I work in law enforcement and have experience training narc dogs with several police agencies. I am not nor ever was a k9 handler for my agency. I want to start dogs on 4 odors and teach indications. I ran into a problem though. The DEA won't give me a license because I don't have a certificate saying I know what I'm doing when training drug dogs. They really didn't care about my current k9 handler references. NAPWDA and other certifying organizations won't certify me because I don't use my dog FOR my agency. So I'm stuck between a rock and a hard place.


----------



## Chris McDonald (May 29, 2008)

Kevin Cramer said:


> I work in law enforcement and have experience training narc dogs with several police agencies. I am not nor ever was a k9 handler for my agency. I want to start dogs on 4 odors and teach indications. I ran into a problem though. The DEA won't give me a license because I don't have a certificate saying I know what I'm doing when training drug dogs. They really didn't care about my current k9 handler references. NAPWDA and other certifying organizations won't certify me because I don't use my dog FOR my agency. So I'm stuck between a rock and a hard place.


I have spoke to few civilians that have received there DEA license for narcotic training, you do have to jump through a few hoops. We may give it a shoot sooner or later. I am fairly certain you have a better chance with a company name going. A company name or LLC helps out in pretending your for real. My understanding is if my wife and dog are certified and have a company we should be able to get the license. “maybe”. But, you just can’t fill out the paper work and say I want dope to train dogs.


----------



## Kevin Cramer (Jan 26, 2008)

"A company name or LLC helps out in pretending your for real." 


That's what they told me so I formed an LLC. After I did they I found out that they wanted the certification before they would give me the license. I wish I knew that first before I spent the money for the LLC and paid for the DEA application fee.

I'm not a big fan of pseudo but that may be the only option in my case.


----------



## Patrick Murray (Mar 27, 2006)

Thanks Chris. I'm sure it would be fun to do. I'm not sure that it would be practical or sensible from a financial point of view. But thanks anyway.


----------



## Chris McDonald (May 29, 2008)

Kevin Cramer said:


> "A company name or LLC helps out in pretending your for real."
> 
> 
> That's what they told me so I formed an LLC. After I did they I found out that they wanted the certification before they would give me the license. I wish I knew that first before I spent the money for the LLC and paid for the DEA application fee.
> ...


Imagine that the run around from the government. I guess I can’t complain that they make it hard to keep a controlled substance. My only bitch is I think it would take more time to get a permit for a deck, and I probably have the same chance of getting shot down.


----------



## Chris McDonald (May 29, 2008)

## DATA SUPPLIED
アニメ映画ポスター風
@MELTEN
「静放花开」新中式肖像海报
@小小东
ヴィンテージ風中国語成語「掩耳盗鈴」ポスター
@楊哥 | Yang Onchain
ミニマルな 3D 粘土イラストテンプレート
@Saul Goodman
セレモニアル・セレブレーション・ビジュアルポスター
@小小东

## TASK TO COMPLETE
Quote the forum thread starting at the words "Imagine that the" and ending after "getting shot down.". This material was drawn from a separate source.

## SOLUTION FOR THIS TASK
Imagine that the run around from the government. I guess I can’t complain that they make it hard to keep a controlled substance. My only bitch is I think it would take more time to get a permit for a deck, and I probably have the same chance of getting shot down.